The estimate provided by Google includes Scope 1, 2 and 3 emissions.
The scope 2 emissions are estimated using a location-based method (based on the carbon intensity of the local grid area where the electricity usage occurs).
The methodology used to estimate the scope 3 emissions add several different components, such as the upstream lifecycle emissions of data centre equipment and the Google data centre employees’ commute.
The estimate provided by Microsoft includes Scope 1, 2 and 3 emissions, using a methodology validated by the Stanford University in 2018.
The method to estimate the Scope 2 emissions is market-based, and the Scope 3 is estimated using a complex process that, amongst the other data centre related factors, includes the impact of the HW lifecycle to the overall footprint.
The provided data is summarised by time (month), region, Azure subscription and service.
In addition to the above proprietary tools, there are cloud agnostic open source tools that, using the cloud consumption data provided by the CSPs as inputs, can provide visibility and instruments to measure, baseline and reduce the cloud carbon footprint.
It is an open source tool, currently supporting AWS, Google Cloud Platform and Microsoft Azure and providing carbon estimation that covers Scope 1, 2, and 3.
Unfortunately, the standard cloud services used by organisations are not the only ones generating digital emissions, we need also to consider those generated by the Digital Workplace platforms.
Reduce the problem
There are several strategies that can be adopted to reduce the quantity of carbon emissions generated by the consumption of cloud services, some of them are overlapping with FinOps practices, as both of them are aimed at increasing the workload efficiency.
Rightsizing involves optimising cloud resources to match actual demand. This means avoiding overprovisioning, which leads to underutilised resources and wasted energy. By carefully evaluating workload requirements and using tools like auto-scaling, organisations can ensure they're using the right amount of resources at the right time.
Deleting idle resources
Unused or idle cloud resources continue to consume energy, even when they're not actively in use. Regularly identifying and deleting idle resources, such as unused instances, storage volumes, and virtual machines, can significantly reduce energy consumption and associated emissions.
Optimising data storage
Data storage can account for a significant portion of cloud energy consumption. Organisations can reduce their data storage footprint by implementing data compression, deduplication, and archiving strategies. Additionally, storing data in colder, less frequently accessed tiers can further reduce the energy consumption.

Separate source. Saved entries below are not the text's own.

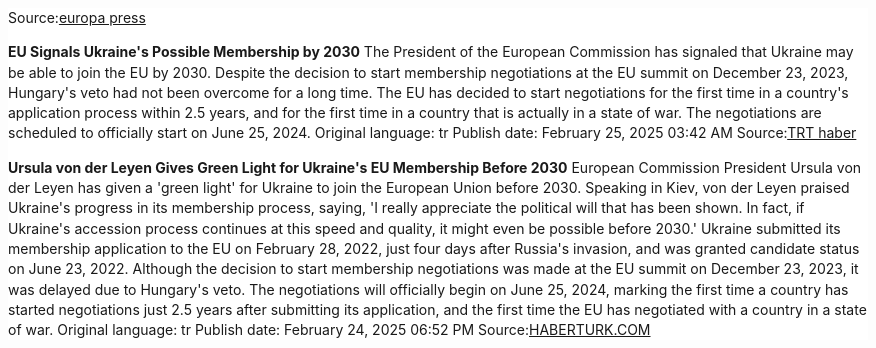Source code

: Source:[europa press](https://www.europapress.es/internacional/noticia-gobierno-orban-aprueba-consulta-integracion-hungria-ue-20250313115836.html)

**EU Signals Ukraine's Possible Membership by 2030**
The President of the European Commission has signaled that Ukraine may be able to join the EU by 2030. Despite the decision to start membership negotiations at the EU summit on December 23, 2023, Hungary's veto had not been overcome for a long time. The EU has decided to start negotiations for the first time in a country's application process within 2.5 years, and for the first time in a country that is actually in a state of war. The negotiations are scheduled to officially start on June 25, 2024.
Original language: tr
Publish date: February 25, 2025 03:42 AM
Source:[TRT haber](https://www.trthaber.com/haber/dunya/ab-komisyonu-baskani-ukraynanin-2030dan-once-birlige-katilabilecegi-sinyalini-verdi-898876.html)

**Ursula von der Leyen Gives Green Light for Ukraine's EU Membership Before 2030**
European Commission President Ursula von der Leyen has given a 'green light' for Ukraine to join the European Union before 2030. Speaking in Kiev, von der Leyen praised Ukraine's progress in its membership process, saying, 'I really appreciate the political will that has been shown. In fact, if Ukraine's accession process continues at this speed and quality, it might even be possible before 2030.' Ukraine submitted its membership application to the EU on February 28, 2022, just four days after Russia's invasion, and was granted candidate status on June 23, 2022. Although the decision to start membership negotiations was made at the EU summit on December 23, 2023, it was delayed due to Hungary's veto. The negotiations will officially begin on June 25, 2024, marking the first time a country has started negotiations just 2.5 years after submitting its application, and the first time the EU has negotiated with a country in a state of war.
Original language: tr
Publish date: February 24, 2025 06:52 PM
Source:[HABERTURK.COM](https://www.haberturk.com/ankara-haberleri/37157154-ab-komisyonu-baskani-von-der-leyen-ukraynanin-2030dan-once-birlige-katilabilecegi-sinyalini)

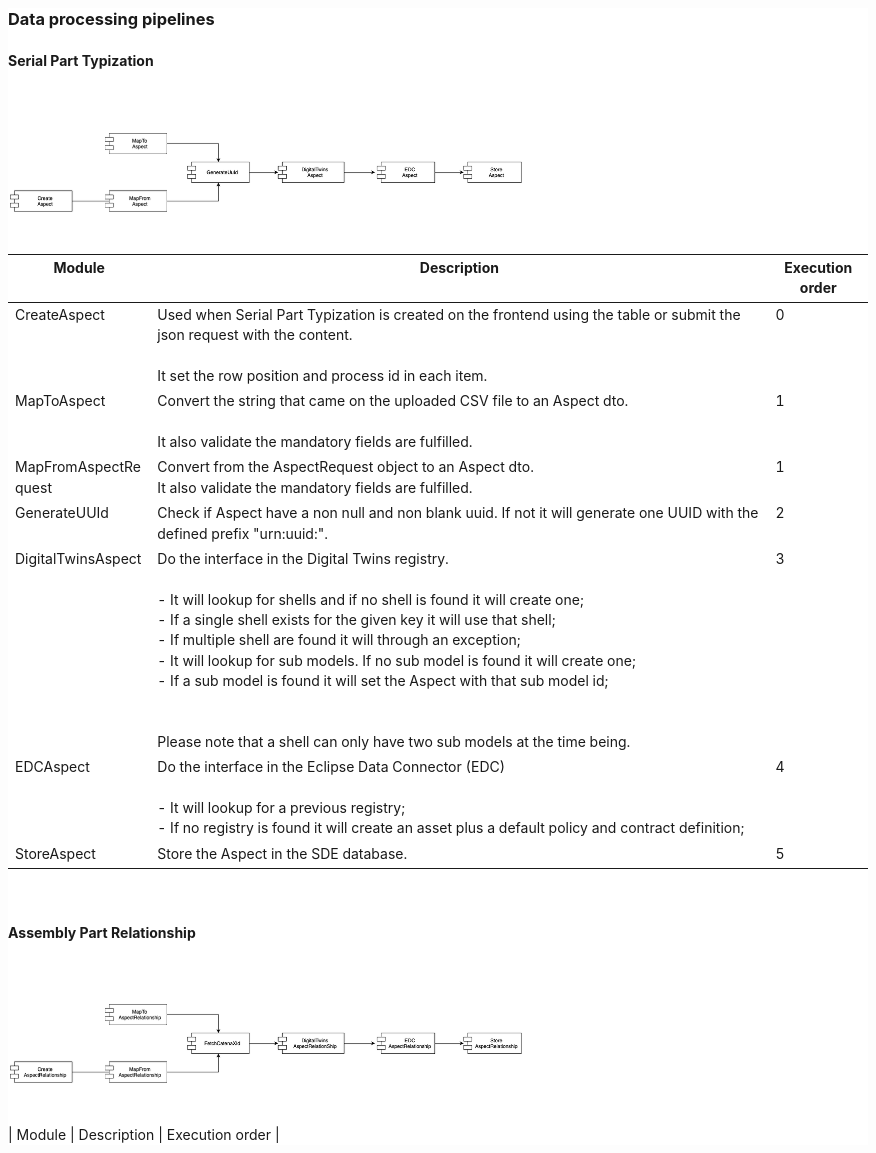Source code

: ### **Data processing pipelines**

#### **Serial Part Typization**

<br /><br /><img src="images/serial_part_typization_dft_data_pipeline.png" height="60%" width="60%" /><br /><br />

| Module               	| Description                                                                                                                                                                                                                                                                                                                                                                                                                                                                                                             	| Execution order 	|
|----------------------	|-------------------------------------------------------------------------------------------------------------------------------------------------------------------------------------------------------------------------------------------------------------------------------------------------------------------------------------------------------------------------------------------------------------------------------------------------------------------------------------------------------------------------	|-----------------	|
| CreateAspect         	| Used when Serial Part Typization is created on the frontend using the table or submit the json request with the content.<br><br>It set the row position and process id in each item.                                                                                                                                                                                                                                                                                                                                    	| 0               	|
| MapToAspect          	| Convert the string that came on the uploaded CSV file to an Aspect dto.<br><br>It also validate the mandatory fields are fulfilled.                                                                                                                                                                                                                                                                                                                                                                                     	| 1               	|
| MapFromAspectRequest 	| Convert from the AspectRequest object to an Aspect dto.<br>It also validate the mandatory fields are fulfilled.                                                                                                                                                                                                                                                                                                                                                                                                         	| 1               	|
| GenerateUUId         	| Check if Aspect have a non null and non blank uuid. If not it will generate one UUID with the defined prefix "urn:uuid:".                                                                                                                                                                                                                                                                                                                                                                                               	| 2               	|
| DigitalTwinsAspect   	| Do the interface in the Digital Twins registry.<br><br>- It will lookup for shells and if no shell is found it will create one;<br>- If a single shell exists for the given key it will use that shell;<br>- If multiple shell are found it will through an exception;<br>- It will lookup for sub models. If no sub model is found it will create one;<br>- If a sub model is found it will set the Aspect with that sub model id;<br><br><br>Please note that a shell can only have two sub models at the time being. 	| 3               	|
| EDCAspect            	| Do the interface in the Eclipse Data Connector (EDC)<br><br>- It will lookup for a previous registry;<br>- If no registry is found it will create an asset plus a default policy and contract definition;                                                                                                                                                                                                                                                                                                               	| 4               	|
| StoreAspect          	| Store the Aspect in the SDE database.                                                                                                                                                                                                                                                                                                                                                                                                                                                                                   	| 5               	|

<br />

#### **Assembly Part Relationship**

<br /><br /><img src="images/aspect_relationship_dft_data_pipeline.png" height="60%" width="60%" /><br /><br />

| Module                           	| Description                                                                                                                                                                                                                                                                                                                                                                                                                                                                                                                      	| Execution order 	|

Spatial shifting involves relocating your computational activities to a different physical area with a lower current carbon intensity. This could entail moving to a region naturally endowed with energy sources that have lower carbon emissions. For instance, one might consider shifting operations between hemispheres based on the season to leverage more sunlight hours.
If spatial shifting of your computation to another region isn't feasible, consider temporal shifting, which involves adjusting your workload to times with lower carbon intensity. This could mean running tasks later in the day or during the night when solar or wind energy is more abundant. Technological advancements in weather forecasting enable reasonably accurate predictions of future carbon intensity, making temporal shifting a viable option.
This is probably the most complicated one, is a strategy that aims to influence and optimise the timing and patterns of cloud resource consumption to minimise its environmental impact. It involves proactively shifting workloads to periods of lower carbon intensity or reducing demand during peak carbon emissions times. This approach can significantly reduce the greenhouse gas emissions associated with cloud computing, contributing to a more sustainable cloud usage model.
Wrapping up, we want to emphasise that this was just a high-level overview of the topic. There's so much more we could do to drive carbon awareness and make a real difference in the fight against climate change.